EŞ VE YAKIN ANLAMLI / ANLAMDAŞ KELİMELER
Yazılışları ve okunuşları farklı anlamları aynı olan sözcüklere eş anlamlı (anlamdaş) kelimeler-sözcükler denir.
* Bunlar cümlede birbiriyle yer değiştirdiklerinde cümlenin anlamında değişiklik ve bozulma olmaz. Yukarıda örnekler verilmiştir.
* Sözcüklerin eş anlamlı olup olmadıkları, cümle içindeki kullanımlarından belli olur. Yani bir sözcüğün farklı cümlelerde değişik eş anlamları karşımıza çıkabilir.
Örnek :
- Kömür karası gözleri ışıl ışıl parlıyordu. (Kara-Siyah)
- Dost, kara günde belli olur. (Kara-Kötü)

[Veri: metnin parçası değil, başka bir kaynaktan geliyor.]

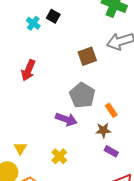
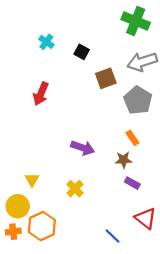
black square: (53, 16) -> (82, 52), moved
gray pentagon: (82, 95) -> (138, 100), moved

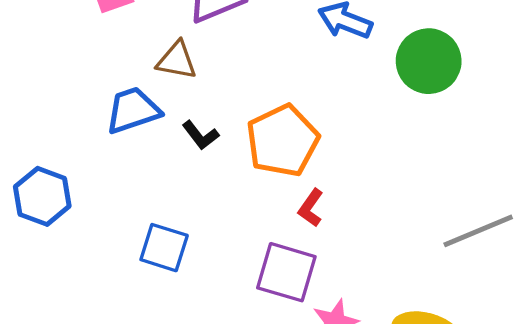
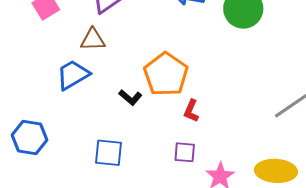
black L-shape: (201, 135) -> (130, 97), moved
purple square: (286, 272) -> (185, 152), size x0.6

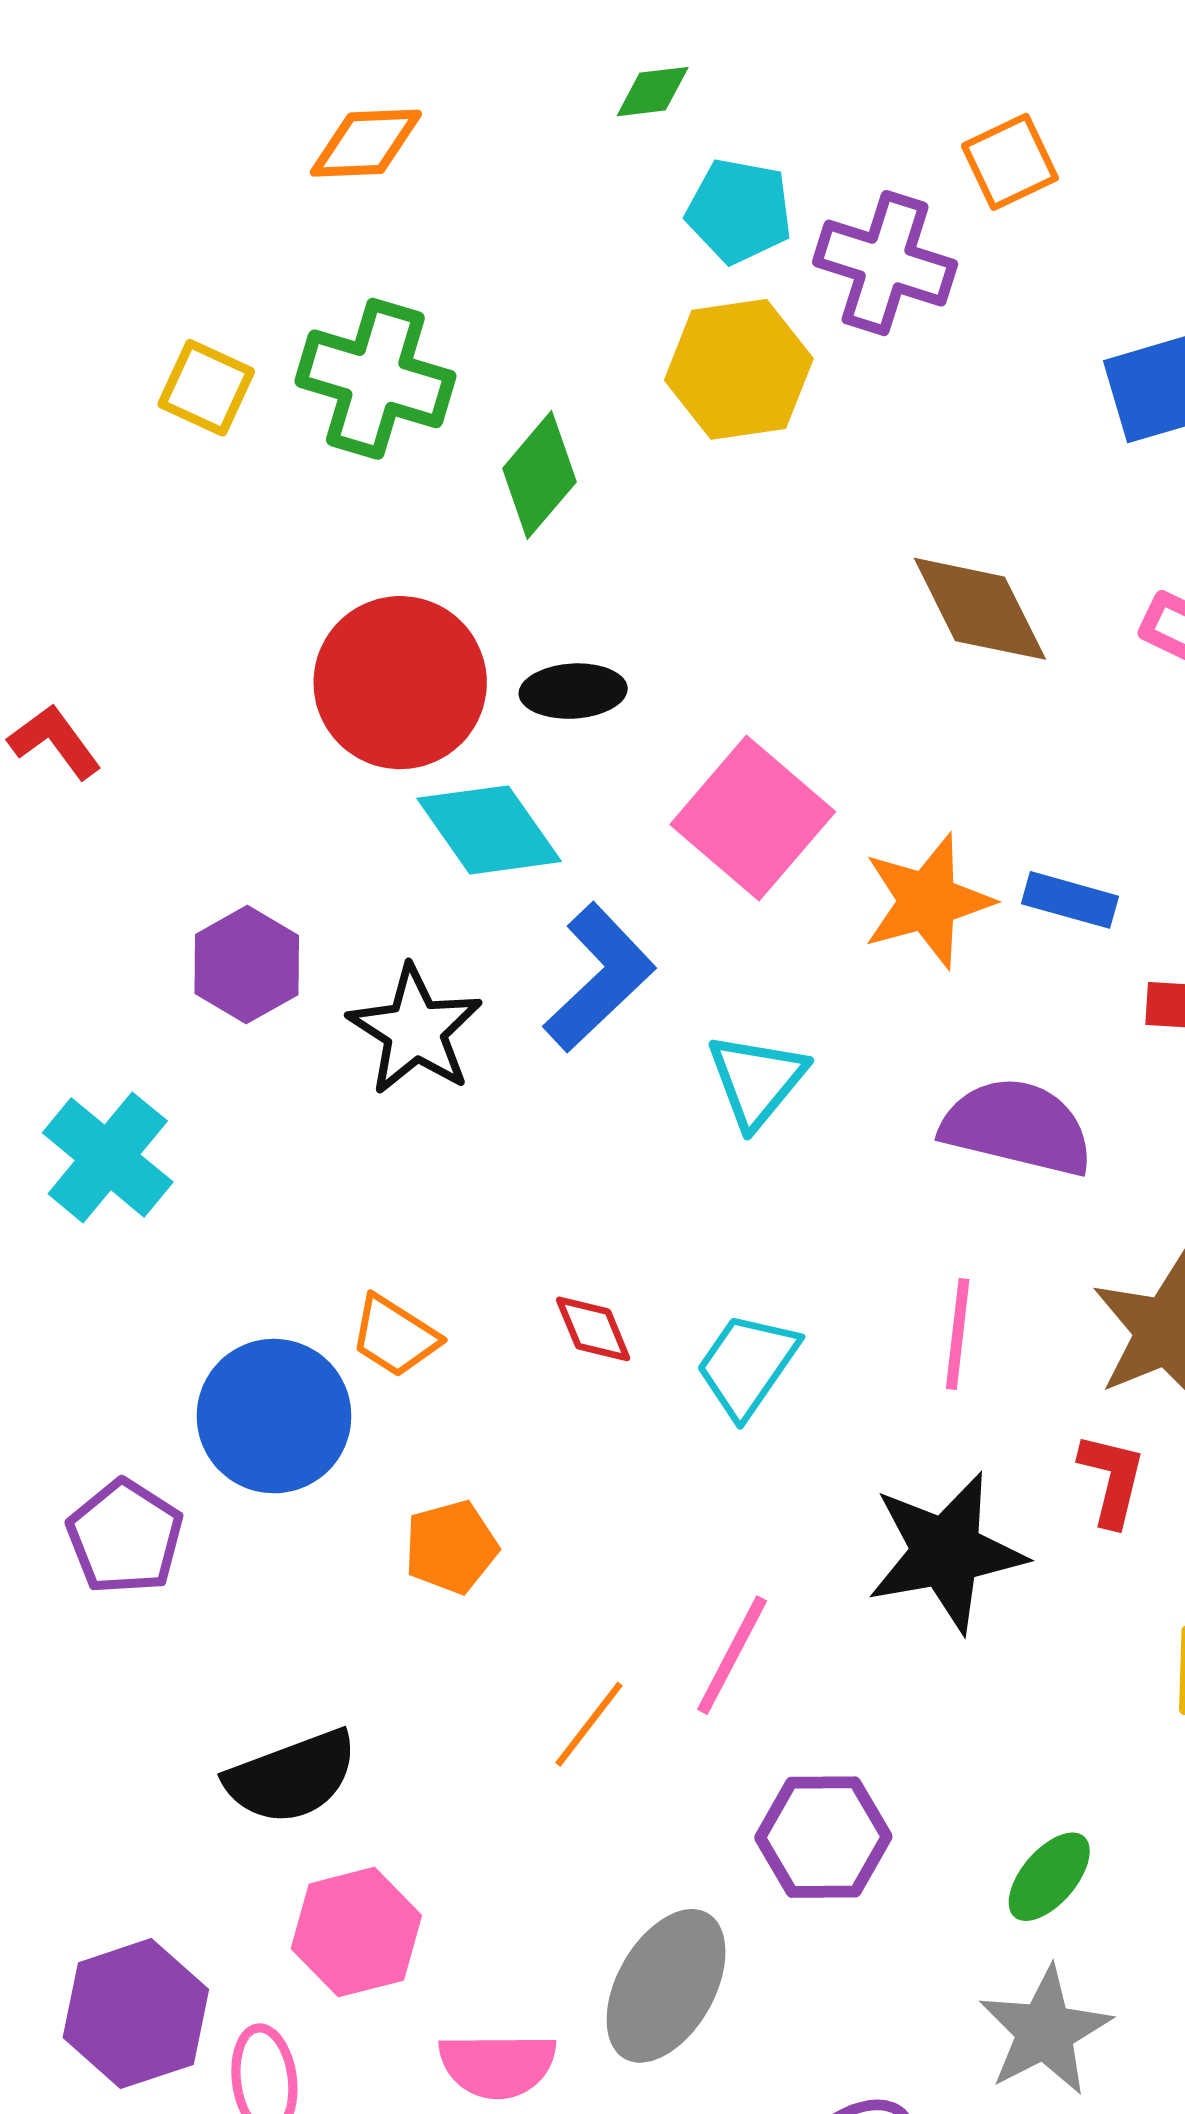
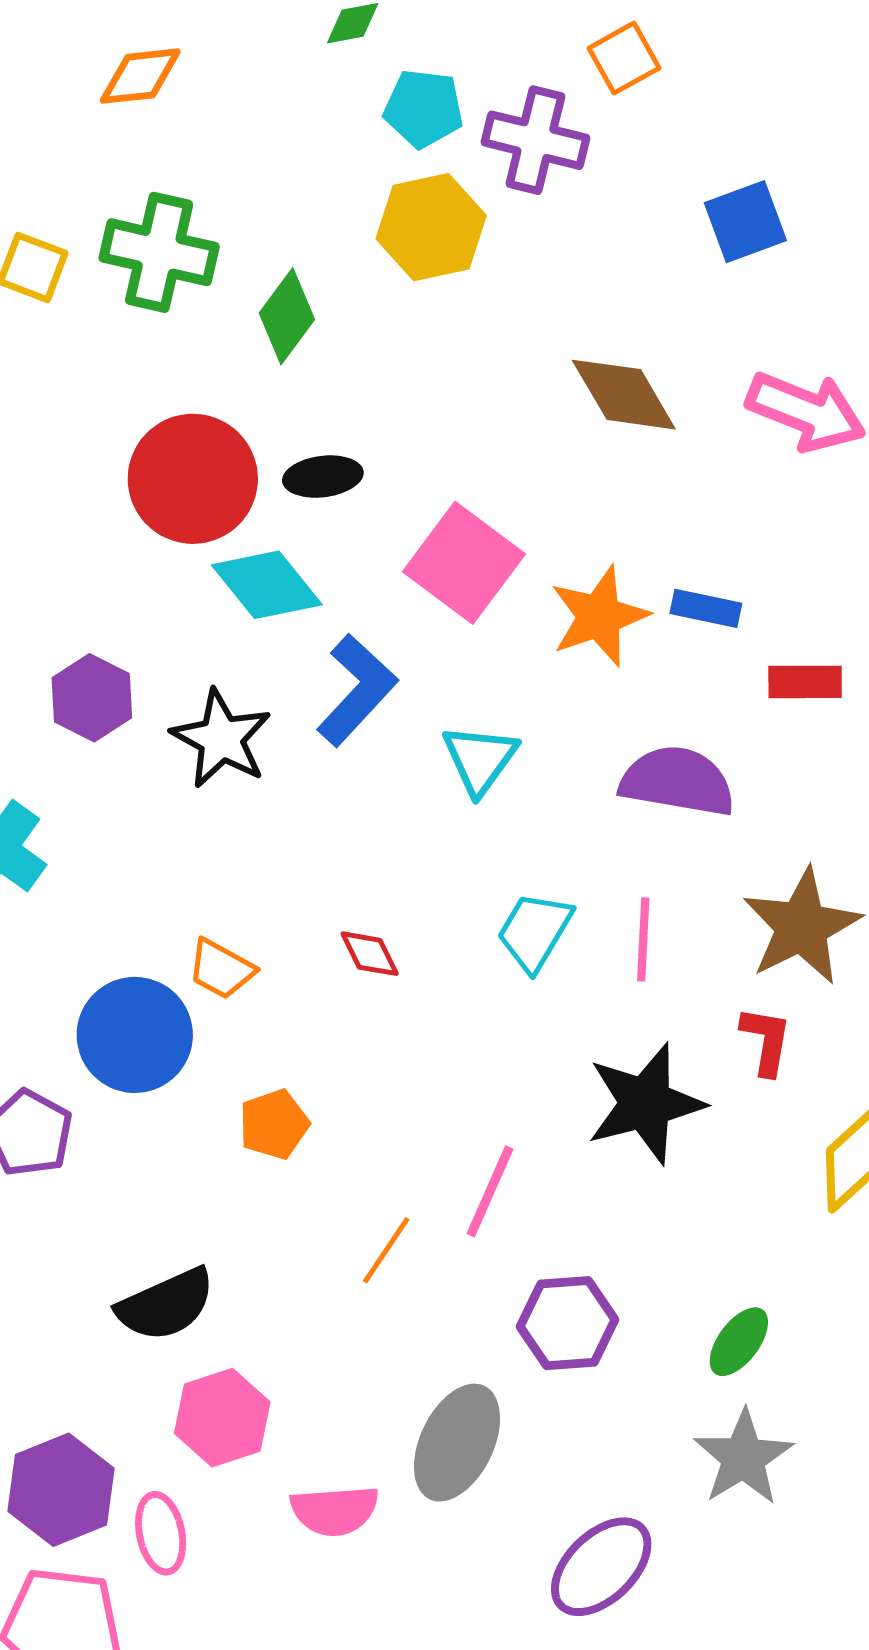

* Eş anlamlılıkla ilgili sorular, bazen "altı çizili sözcüğün cümleye kattığı anlam", "hangisinde...anlamı vardır?" gibi de sorulabilir.
Anlamdaş (eş anlamlı) olmadıkları halde zaman zaman birbirinin yerine kullanılan sözcüklere yakın anlamlı sözcükler denir. Bakmak, görmek, izlemek, seyretmek gibi.